The state of Washington has voted for a ballot measure that supports doctor-assisted suicide. Here is the description of the measure, according to the CNN link on it.
"This measure would allow terminally ill, competent, adult residents of the state to request and self-administer lethal medication prescribed by a physician. The person requesting to end his or her life must be medically predicted to have six months or less to live."
A similar law has been on the books in Oregon for some time (Oregon's "Death With Dignity Act"). I refered to it on two papers I wrote in college on physician-assisted suicide. I got A's on those papers.
My main worry with these laws is making sure the lines are stayed within. They need to verify that the patient is competent and willing - as opposed to pressured by family or others with greedy motives. In my readings of critiques, an author said that it was "an illusion of control" that these guidelines could be followed. Could that be true? It would mean patients are pressured into choosing suicide, or patients who are less severe than "terminal, six months" might be given the go-ahead. A breach. Not good.
But assuming the guidelines can be followed with reasonably verifiable and high-enough rates of accuracy (and risk of error is ALWAYS there, ask any scientist), then I feel it's acceptable. I am sensitive to qualms of others though. On an episode of House, House said there's "no such thing" as death with dignity: "You can live with dignity, you can't die with it". Is that true? It's easy to say "no" when the comparison is stark: endless living pain/shitting your pants versus quick peaceful death in a time of one's choosing. But I understand not all conditions are that clear cut.

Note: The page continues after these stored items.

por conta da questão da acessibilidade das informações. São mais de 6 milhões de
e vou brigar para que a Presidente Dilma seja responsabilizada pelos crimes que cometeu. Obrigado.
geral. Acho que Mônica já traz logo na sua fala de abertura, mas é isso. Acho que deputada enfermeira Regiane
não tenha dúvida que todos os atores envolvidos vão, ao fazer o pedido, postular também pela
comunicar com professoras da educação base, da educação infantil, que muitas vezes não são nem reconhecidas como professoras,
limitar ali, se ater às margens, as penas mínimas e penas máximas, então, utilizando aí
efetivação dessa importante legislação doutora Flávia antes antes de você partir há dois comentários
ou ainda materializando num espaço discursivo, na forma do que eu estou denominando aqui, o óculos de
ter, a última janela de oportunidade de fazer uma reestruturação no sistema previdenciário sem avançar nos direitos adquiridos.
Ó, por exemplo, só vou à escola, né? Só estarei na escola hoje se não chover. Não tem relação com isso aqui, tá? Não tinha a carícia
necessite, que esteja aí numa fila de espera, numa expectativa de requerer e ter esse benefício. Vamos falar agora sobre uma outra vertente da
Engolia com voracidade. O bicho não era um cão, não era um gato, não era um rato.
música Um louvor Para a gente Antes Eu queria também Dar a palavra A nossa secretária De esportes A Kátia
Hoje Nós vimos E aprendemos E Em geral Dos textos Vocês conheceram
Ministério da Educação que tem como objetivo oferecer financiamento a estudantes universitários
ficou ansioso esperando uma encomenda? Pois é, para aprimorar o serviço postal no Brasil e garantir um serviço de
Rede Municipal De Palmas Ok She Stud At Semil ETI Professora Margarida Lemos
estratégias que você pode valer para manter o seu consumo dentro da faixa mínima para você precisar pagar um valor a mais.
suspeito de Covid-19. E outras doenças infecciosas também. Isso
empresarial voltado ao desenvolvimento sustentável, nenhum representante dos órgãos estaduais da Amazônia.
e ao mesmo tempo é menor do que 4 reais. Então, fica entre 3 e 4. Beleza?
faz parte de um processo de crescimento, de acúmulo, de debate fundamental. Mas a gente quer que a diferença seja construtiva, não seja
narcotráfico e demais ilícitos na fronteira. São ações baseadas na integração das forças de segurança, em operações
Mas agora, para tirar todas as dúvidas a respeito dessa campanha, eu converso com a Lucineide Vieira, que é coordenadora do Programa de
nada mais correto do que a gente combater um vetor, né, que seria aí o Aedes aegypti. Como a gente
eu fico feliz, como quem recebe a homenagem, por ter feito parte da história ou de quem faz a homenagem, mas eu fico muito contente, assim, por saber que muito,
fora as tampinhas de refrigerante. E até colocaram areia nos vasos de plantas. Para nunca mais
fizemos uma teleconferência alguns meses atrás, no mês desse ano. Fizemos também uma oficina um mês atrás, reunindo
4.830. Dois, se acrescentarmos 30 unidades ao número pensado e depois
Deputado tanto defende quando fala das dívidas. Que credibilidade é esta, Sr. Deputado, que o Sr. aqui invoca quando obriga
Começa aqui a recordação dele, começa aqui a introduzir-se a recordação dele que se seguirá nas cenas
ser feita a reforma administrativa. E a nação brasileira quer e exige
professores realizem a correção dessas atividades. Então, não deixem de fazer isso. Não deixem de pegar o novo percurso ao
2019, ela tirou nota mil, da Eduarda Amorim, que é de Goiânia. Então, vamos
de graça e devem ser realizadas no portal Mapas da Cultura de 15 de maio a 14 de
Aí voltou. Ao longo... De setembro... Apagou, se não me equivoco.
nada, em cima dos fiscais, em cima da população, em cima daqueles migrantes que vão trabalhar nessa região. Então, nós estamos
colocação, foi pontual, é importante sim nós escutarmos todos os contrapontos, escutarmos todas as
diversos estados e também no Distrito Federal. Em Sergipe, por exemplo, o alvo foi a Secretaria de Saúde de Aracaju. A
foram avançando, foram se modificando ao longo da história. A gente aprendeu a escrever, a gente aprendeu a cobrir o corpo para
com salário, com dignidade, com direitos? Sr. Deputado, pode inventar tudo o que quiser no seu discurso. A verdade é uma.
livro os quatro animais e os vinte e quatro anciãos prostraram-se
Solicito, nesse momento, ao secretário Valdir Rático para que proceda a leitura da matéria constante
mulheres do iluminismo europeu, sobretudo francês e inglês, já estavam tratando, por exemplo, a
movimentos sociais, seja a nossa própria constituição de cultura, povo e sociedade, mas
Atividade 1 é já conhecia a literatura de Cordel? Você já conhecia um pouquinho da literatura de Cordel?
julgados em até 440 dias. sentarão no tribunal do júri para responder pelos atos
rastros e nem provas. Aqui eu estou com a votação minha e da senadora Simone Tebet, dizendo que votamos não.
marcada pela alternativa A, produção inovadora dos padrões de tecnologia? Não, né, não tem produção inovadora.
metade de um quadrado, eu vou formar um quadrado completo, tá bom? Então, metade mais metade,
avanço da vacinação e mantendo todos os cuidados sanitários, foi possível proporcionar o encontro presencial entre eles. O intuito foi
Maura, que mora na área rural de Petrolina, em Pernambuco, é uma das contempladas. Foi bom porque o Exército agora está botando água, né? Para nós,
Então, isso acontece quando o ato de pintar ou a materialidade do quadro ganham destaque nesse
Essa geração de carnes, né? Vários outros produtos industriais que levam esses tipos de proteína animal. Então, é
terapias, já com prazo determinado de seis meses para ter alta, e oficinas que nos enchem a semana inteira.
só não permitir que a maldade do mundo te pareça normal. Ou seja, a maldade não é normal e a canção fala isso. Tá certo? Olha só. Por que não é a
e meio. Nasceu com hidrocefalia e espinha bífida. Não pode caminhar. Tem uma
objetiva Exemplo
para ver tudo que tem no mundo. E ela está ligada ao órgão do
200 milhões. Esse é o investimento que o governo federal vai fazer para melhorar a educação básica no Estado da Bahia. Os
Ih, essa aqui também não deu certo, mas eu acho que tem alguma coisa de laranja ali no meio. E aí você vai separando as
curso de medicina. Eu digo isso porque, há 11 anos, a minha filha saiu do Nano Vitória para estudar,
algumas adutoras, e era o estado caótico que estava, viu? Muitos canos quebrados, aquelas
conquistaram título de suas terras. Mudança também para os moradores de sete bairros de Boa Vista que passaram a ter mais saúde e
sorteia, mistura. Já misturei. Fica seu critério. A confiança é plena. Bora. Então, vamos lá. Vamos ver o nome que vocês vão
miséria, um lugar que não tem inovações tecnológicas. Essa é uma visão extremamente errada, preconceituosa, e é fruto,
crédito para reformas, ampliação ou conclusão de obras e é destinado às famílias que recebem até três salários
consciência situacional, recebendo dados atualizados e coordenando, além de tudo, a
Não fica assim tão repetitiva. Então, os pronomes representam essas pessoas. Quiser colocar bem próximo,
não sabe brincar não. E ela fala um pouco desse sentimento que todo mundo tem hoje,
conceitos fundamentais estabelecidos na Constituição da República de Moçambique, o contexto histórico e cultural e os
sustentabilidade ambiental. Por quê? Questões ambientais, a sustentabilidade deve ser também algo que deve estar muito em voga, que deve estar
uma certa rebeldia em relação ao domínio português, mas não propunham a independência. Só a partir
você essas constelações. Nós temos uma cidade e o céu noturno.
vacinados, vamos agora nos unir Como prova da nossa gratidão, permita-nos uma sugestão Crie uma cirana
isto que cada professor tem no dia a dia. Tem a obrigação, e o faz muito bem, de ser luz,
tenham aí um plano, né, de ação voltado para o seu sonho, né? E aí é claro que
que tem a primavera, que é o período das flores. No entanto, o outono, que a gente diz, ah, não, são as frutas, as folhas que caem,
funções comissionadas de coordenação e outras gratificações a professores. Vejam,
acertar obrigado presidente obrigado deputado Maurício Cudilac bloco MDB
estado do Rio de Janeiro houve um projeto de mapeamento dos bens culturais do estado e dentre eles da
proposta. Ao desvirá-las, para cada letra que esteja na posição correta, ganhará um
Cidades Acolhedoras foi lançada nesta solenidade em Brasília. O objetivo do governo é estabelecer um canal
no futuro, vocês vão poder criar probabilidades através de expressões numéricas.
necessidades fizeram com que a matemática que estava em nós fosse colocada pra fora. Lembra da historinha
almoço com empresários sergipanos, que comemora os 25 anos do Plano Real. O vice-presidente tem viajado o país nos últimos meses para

What's very troublesome, and perhaps unfair, is that I think family members can be blamed for a medically ill loved one's suicidal desire. It's like the family's "not trying hard enough" to make the person want to live. Make the person want to live? That's a dubious concept for a number of reasons.
I wonder how often family members are treated as murderers for simply letting their loved one take their own life?
I guess there's some merit to these suspicions. Possibly if family members don't try hard enough, their sick loved one feels worse than is expected by the disease alone. But first off, onlookers aren't necessarilly qualified too know what defines the true extent of "trying hard enough", and even if they can make some guess, do they have claim to blame them for their loved one's suicide (as opposed to homicide).
We're all expected to "save" people from committing suicide. I'm willing to concede that this motive is at least justified to some extent. The hope of right-to-die advocates is that a line can be drawn for those who are terminally ill, with no cure or relief to look forword to, and who are of sound enough mind to make their own decision, AND who are verified (by independent interviewers) to be sufficiently uninfluenced by others in making their choice for ending their life. That's 4 prerequisites (count 'em). It sounds good to me, and I hope that these rules can be properly followed.
If the freedom to choose one's death can be allowed at all, this would be a remarkable enlightenment and muturity of the human conscience of our society, in terms of allowing individuals freedom to choose their destinities, free from the complaints of others, family included. If such freedom for the individual can be allowed, I feel an extra surge of hope for our relationship with our society.